- Folha
de Paulo
O que já
é conhecido na conduta de Moro não suscita suspeita, induz certeza
As duas
ações em que Edson
Fachin emitiu decisão e Gilmar
Mendes proferiu voto, apesar de formalmente separadas, tratam do mesmo
tema.
Na
aparência, a conduta
ilegal e persecutória de Sergio Moro nos processos com que retirou o
candidato Lula da Silva (39%
das preferências) da disputa pela Presidência em 2018, encaminhando a
eleição de Bolsonaro (18%). A rigor, o que está na essência das ações judiciais
é uma operação de interferências distorcivas no processo eleitoral que
comprometeram, por inteiro, a legitimidade de uma eleição presidencial.
Nem Sergio Moro é “caso de suspeição”, nem a ocupação da
Presidência
por Bolsonaro, mesmo que vista como legal, tem legitimidade.
O que já
é conhecido —e falta muito— das violações
do Código de Processo Penal, da Lei Orgânica da Magistratura e da própria
Constituição na conduta judicial de Sergio Moro não suscita suspeita, que é
dúvida: induz certeza. São fatos. Não retidos em memória, mas em diferentes
registros comprovadores e consultáveis, muitos de longo conhecimento em
tribunais e em parte da população.
A
torrente desses fatos no voto de Gilmar Mendes sufoca qualquer dúvida sobre sua
caracterização: são atos deliberados, planejados, combinados, marginais às
normas e à moralidade judicial.
Nessa delinquência de cinco anos, do princípio de 2014 ao fim de 2018, a ação
julgada por Edson Fachin refere-se à preliminar de quatro inquéritos contra
Lula, entre eles os do
apartamento
de Guarujá e do
sítio
de Atibaia. Quando se vê a razão de Fachin para anular essas condenações,
fica quase impossível acreditar que tais
processos
tramitassem por anos. Dessem em condenações por Sergio
Moro. Até em aumento das penas pelo Tribunal Federal Regional do Rio Grande do
Sul, o TRF-4, com base em relatório pouco menos do que ininteligível de um
desembargador idem,
João Gebran.
Quisesse, ou não, dar uma sentença que preservasse Sergio Moro do processo
sobre a suspeição que é certeza, Edson Fachin viu-se com uma constatação
indescartável: “não restou provado vínculo” entre os benefícios atribuídos a
Lula, tanto na acusação como na condenação, e negócios ou desvios na Petrobras.

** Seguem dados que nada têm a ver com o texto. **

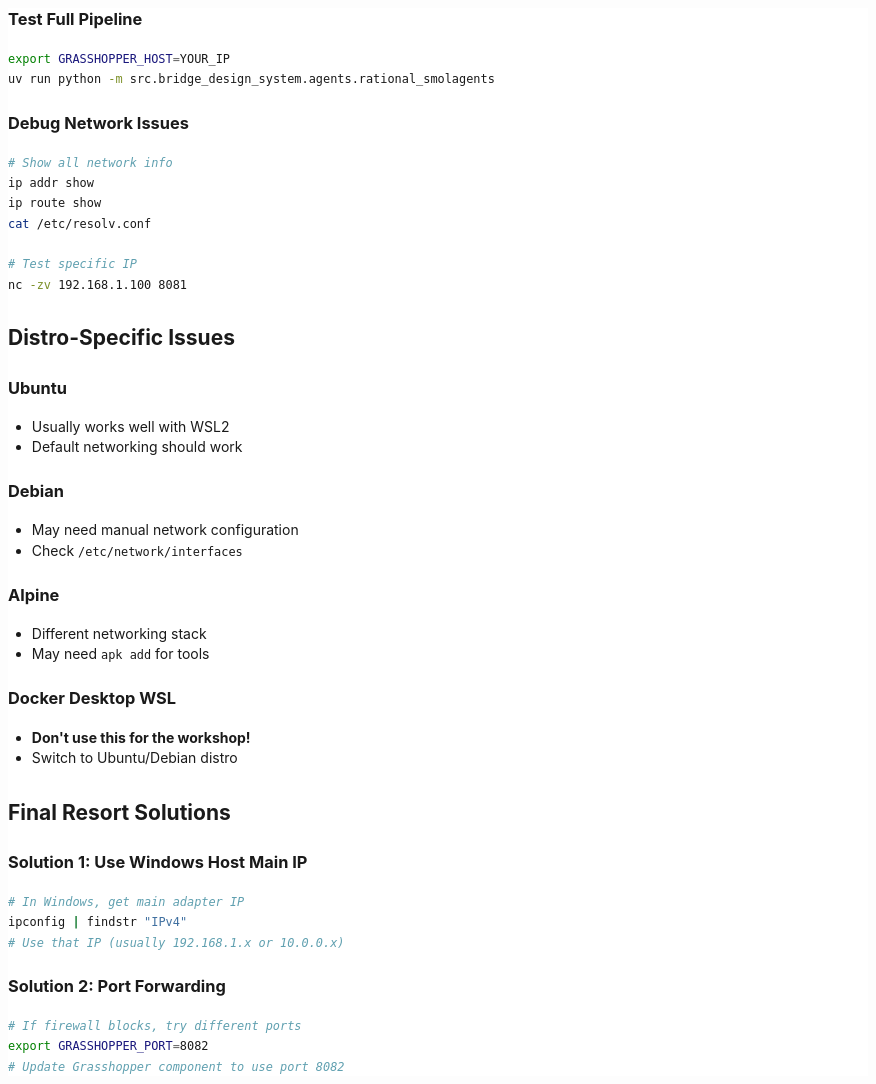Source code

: ### Test Full Pipeline
```bash
export GRASSHOPPER_HOST=YOUR_IP
uv run python -m src.bridge_design_system.agents.rational_smolagents
```

### Debug Network Issues
```bash
# Show all network info
ip addr show
ip route show
cat /etc/resolv.conf

# Test specific IP
nc -zv 192.168.1.100 8081
```

## Distro-Specific Issues

### Ubuntu
- Usually works well with WSL2
- Default networking should work

### Debian
- May need manual network configuration
- Check `/etc/network/interfaces`

### Alpine
- Different networking stack
- May need `apk add` for tools

### Docker Desktop WSL
- **Don't use this for the workshop!**
- Switch to Ubuntu/Debian distro

## Final Resort Solutions

### Solution 1: Use Windows Host Main IP
```bash
# In Windows, get main adapter IP
ipconfig | findstr "IPv4"
# Use that IP (usually 192.168.1.x or 10.0.0.x)
```

### Solution 2: Port Forwarding
```bash
# If firewall blocks, try different ports
export GRASSHOPPER_PORT=8082
# Update Grasshopper component to use port 8082
```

Logo, esses processos foram criados e receberam sentença ilegalmente em juízo
restrito a desvios na estatal. Convém enfim realçar:
a
anulação das condenações de Lula por Moro não decorreu, portanto,
apenas de incompetência geográfica da 13ª Vara Criminal do Paraná, como tem
parecido. Procedeu, também, da violação deliberada de Moro às leis processuais
e penais. Com o fim de fazer a prisão de um candidato à Presidência, o que
daria a vantagem a outro. Crime, pois não?
Nada se
deu sob sigilo nessa delinquência contra as instituições do Estado de Direito e
a eleição legal. Muito ao contrário, a construção do escândalo era um
componente planejado da operação.
Gilmar
falou, a propósito, em conluio
e consórcio Lava Jato-“mídia”. Não dispensou nem as orientações de um
repórter aos dallagnóis. Incontestável, como mais um capítulo eleitoral da
imprensa/TV. Mas uma ressalva é de justiça: em meio à enorme pressão pró-Lava
Jato, a Folha pode
ter pecado de corpo, mas não renegou a velha alma. Os poucos juristas,
advogados e comentaristas da casa que apontaram a delinquência e as
arbitrariedades da Lava Jato tiveram espaço e liberdade assegurados nestas
páginas.
Não é menos justo, em sentido oposto, dizer que os Conselhos Nacionais do
Ministério Público e da Justiça, assim como o Supremo Tribunal Federal,
souberam sempre o que se passava na Lava Jato. Por experiência no Judiciário e
no MP, por informações, por muitos recursos processuais de advogados e pelos
poucos trabalhos da “mídia” fora da moda. Ao seu dever fiscalizador preferiram
o silêncio e a inação, traindo-se e traindo a Justiça e o Estado de Direito.
Se tudo precisar de recomeço, que seja. Importante é que a Justiça está se
despindo de uma impostura, ao tempo mesmo em que se reergue na defesa dos
cidadãos e do país sob ataque da doença e do governo, ambos letais.